[Dataset records]
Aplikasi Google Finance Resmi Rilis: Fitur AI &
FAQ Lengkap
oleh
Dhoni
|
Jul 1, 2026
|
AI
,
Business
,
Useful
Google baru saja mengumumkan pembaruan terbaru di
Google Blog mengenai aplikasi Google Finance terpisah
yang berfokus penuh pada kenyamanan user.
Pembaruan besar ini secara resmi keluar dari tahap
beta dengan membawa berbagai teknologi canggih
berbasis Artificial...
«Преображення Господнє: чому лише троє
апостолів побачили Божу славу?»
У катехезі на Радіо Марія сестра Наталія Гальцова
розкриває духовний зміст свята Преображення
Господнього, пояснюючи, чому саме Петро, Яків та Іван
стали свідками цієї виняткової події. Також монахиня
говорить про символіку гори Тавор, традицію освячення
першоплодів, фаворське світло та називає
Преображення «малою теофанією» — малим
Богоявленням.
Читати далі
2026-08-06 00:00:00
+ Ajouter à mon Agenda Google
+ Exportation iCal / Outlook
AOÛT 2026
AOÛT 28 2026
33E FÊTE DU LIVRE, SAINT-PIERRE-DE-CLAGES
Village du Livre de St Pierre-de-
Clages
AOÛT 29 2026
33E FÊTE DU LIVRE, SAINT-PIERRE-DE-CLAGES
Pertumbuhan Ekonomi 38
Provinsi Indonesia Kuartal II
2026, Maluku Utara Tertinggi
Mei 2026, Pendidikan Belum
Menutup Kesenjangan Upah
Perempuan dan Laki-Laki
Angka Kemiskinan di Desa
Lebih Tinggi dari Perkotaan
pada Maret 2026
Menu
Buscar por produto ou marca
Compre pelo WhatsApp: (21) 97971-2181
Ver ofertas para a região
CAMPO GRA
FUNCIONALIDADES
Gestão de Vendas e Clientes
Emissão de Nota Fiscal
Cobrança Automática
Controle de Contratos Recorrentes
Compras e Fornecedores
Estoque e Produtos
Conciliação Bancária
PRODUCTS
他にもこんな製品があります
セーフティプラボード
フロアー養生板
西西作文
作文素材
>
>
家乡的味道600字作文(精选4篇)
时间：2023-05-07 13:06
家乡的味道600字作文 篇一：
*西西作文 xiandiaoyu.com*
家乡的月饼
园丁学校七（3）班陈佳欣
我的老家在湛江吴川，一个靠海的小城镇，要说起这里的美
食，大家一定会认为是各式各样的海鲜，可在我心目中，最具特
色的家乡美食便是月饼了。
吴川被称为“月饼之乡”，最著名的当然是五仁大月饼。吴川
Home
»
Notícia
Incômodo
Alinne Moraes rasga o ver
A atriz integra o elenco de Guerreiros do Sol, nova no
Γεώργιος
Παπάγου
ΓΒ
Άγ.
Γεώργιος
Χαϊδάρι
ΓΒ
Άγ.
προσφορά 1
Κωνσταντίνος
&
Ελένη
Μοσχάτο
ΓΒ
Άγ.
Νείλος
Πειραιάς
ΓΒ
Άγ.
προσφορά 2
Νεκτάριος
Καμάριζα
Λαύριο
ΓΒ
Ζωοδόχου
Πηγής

[Exercise] Using the data above, reproduce every line exactly.

[Result for this exercise]
Aplikasi Google Finance Resmi Rilis: Fitur AI &
FAQ Lengkap
oleh
Dhoni
|
Jul 1, 2026
|
AI
,
Business
,
Useful
Google baru saja mengumumkan pembaruan terbaru di
Google Blog mengenai aplikasi Google Finance terpisah
yang berfokus penuh pada kenyamanan user.
Pembaruan besar ini secara resmi keluar dari tahap
beta dengan membawa berbagai teknologi canggih
berbasis Artificial...
«Преображення Господнє: чому лише троє
апостолів побачили Божу славу?»
У катехезі на Радіо Марія сестра Наталія Гальцова
розкриває духовний зміст свята Преображення
Господнього, пояснюючи, чому саме Петро, Яків та Іван
стали свідками цієї виняткової події. Також монахиня
говорить про символіку гори Тавор, традицію освячення
першоплодів, фаворське світло та називає
Преображення «малою теофанією» — малим
Богоявленням.
Читати далі
2026-08-06 00:00:00
+ Ajouter à mon Agenda Google
+ Exportation iCal / Outlook
AOÛT 2026
AOÛT 28 2026
33E FÊTE DU LIVRE, SAINT-PIERRE-DE-CLAGES
Village du Livre de St Pierre-de-
Clages
AOÛT 29 2026
33E FÊTE DU LIVRE, SAINT-PIERRE-DE-CLAGES
Pertumbuhan Ekonomi 38
Provinsi Indonesia Kuartal II
2026, Maluku Utara Tertinggi
Mei 2026, Pendidikan Belum
Menutup Kesenjangan Upah
Perempuan dan Laki-Laki
Angka Kemiskinan di Desa
Lebih Tinggi dari Perkotaan
pada Maret 2026
Menu
Buscar por produto ou marca
Compre pelo WhatsApp: (21) 97971-2181
Ver ofertas para a região
CAMPO GRA
FUNCIONALIDADES
Gestão de Vendas e Clientes
Emissão de Nota Fiscal
Cobrança Automática
Controle de Contratos Recorrentes
Compras e Fornecedores
Estoque e Produtos
Conciliação Bancária
PRODUCTS
他にもこんな製品があります
セーフティプラボード
フロアー養生板
西西作文
作文素材
>
>
家乡的味道600字作文(精选4篇)
时间：2023-05-07 13:06
家乡的味道600字作文 篇一：
*西西作文 xiandiaoyu.com*
家乡的月饼
园丁学校七（3）班陈佳欣
我的老家在湛江吴川，一个靠海的小城镇，要说起这里的美
食，大家一定会认为是各式各样的海鲜，可在我心目中，最具特
色的家乡美食便是月饼了。
吴川被称为“月饼之乡”，最著名的当然是五仁大月饼。吴川
Home
»
Notícia
Incômodo
Alinne Moraes rasga o ver
A atriz integra o elenco de Guerreiros do Sol, nova no
Γεώργιος
Παπάγου
ΓΒ
Άγ.
Γεώργιος
Χαϊδάρι
ΓΒ
Άγ.
προσφορά 1
Κωνσταντίνος
&
Ελένη
Μοσχάτο
ΓΒ
Άγ.
Νείλος
Πειραιάς
ΓΒ
Άγ.
προσφορά 2
Νεκτάριος
Καμάριζα
Λαύριο
ΓΒ
Ζωοδόχου
Πηγής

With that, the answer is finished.